One of the young players that the Phillies thought would come through was Ray Semproch. By mid-July, Semproch had reeled off 11 wins and was part of the Phillies surge toward the top. Unfortunately for the Phillies, Semproch would become an individual example of what the team was as a whole when he went into a second-half skid. When the season ended, Semproch would have added just two wins after the all-star break to finish at 13-11.
The switch seemed to be completely turned off at the all-star break. The Phillies hit the break with a seven game win streak and had moved to just 2 1/2 games of first. That seven game streak would be ruined by a seven game losing skid and by the time July ended, the promising Phillies had fallen to 8 1/2 games out and manager Mayo Smith was a goner.
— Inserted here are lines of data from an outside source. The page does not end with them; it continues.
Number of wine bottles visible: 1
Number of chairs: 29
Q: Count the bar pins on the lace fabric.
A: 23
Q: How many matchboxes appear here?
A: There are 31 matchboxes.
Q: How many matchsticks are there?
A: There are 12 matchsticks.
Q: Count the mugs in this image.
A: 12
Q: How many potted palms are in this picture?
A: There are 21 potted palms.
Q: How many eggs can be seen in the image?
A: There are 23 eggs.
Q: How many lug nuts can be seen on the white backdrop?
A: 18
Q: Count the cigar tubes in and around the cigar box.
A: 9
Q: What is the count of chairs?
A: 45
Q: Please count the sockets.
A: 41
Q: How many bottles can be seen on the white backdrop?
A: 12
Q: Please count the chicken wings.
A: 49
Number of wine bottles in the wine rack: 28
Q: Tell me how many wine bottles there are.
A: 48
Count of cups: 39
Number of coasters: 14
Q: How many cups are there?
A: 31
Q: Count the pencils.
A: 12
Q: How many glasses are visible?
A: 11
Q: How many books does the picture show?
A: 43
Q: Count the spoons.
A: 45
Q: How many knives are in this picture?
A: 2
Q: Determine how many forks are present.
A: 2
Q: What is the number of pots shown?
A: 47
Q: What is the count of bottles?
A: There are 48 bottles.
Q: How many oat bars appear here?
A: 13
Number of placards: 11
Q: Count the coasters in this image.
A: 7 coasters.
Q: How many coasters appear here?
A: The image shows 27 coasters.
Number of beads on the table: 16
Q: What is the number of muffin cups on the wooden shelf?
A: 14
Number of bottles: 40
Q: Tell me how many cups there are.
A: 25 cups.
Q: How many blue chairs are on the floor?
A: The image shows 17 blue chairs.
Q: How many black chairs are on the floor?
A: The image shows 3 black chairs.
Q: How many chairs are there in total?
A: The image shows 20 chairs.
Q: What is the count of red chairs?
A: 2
Smith's exit meant an opening for Eddie Sawyer. Sawyer had been a long time member of the Phillies organization and didn't really want the job, but was talked into it by team president Bob Carpenter. Sawyer would manage the rest of the season and a full campaign in 1959, only to quit after the Phillies 1960 opener. During his 1958 stint, the Phillies went just 28-41 for Sawyer and finished a distant 23 games out of first place.
The acquisition of Post didn't turn out the way the Phillies had hoped. Post did hit a solid .282, but his homerun production was nowhere near what the Phillies were looking for and he finished the season fourth on the team in homeruns with just 12.
The youngsters who had made their marks as rookies in 1957 mainly struggled in their second seasons. First baseman Ed Bouchee slipped to a .257 average after hitting an impressive .293 in his rookie year. On the mound, 1957 rookie Jack Sanford (10-13, 4.45) was a disappointment and Dick Farrell, who went 10-2, 2.39 in his rookie season fell to 8-9, 3.35 in his sophomore season. One second year player who came through was left fielder Harry Anderson. Anderson hit .301 in 1958 and led the team in homeruns (23) and RBI (97).
Once again, the pitching staff was led by the great Robin Roberts. Roberts finished the '58 campaign with 17 wins and a 3.23 ERA. The Phillies pitching staff finished with a 4.32 ERA.
Unfortunately for the Phillies, 1958 was a harbinger of things to come. The team would also finishe 23 games out in 1959 and they would sink even lower in the following seasons until Gene Mauch eventually got things turned around.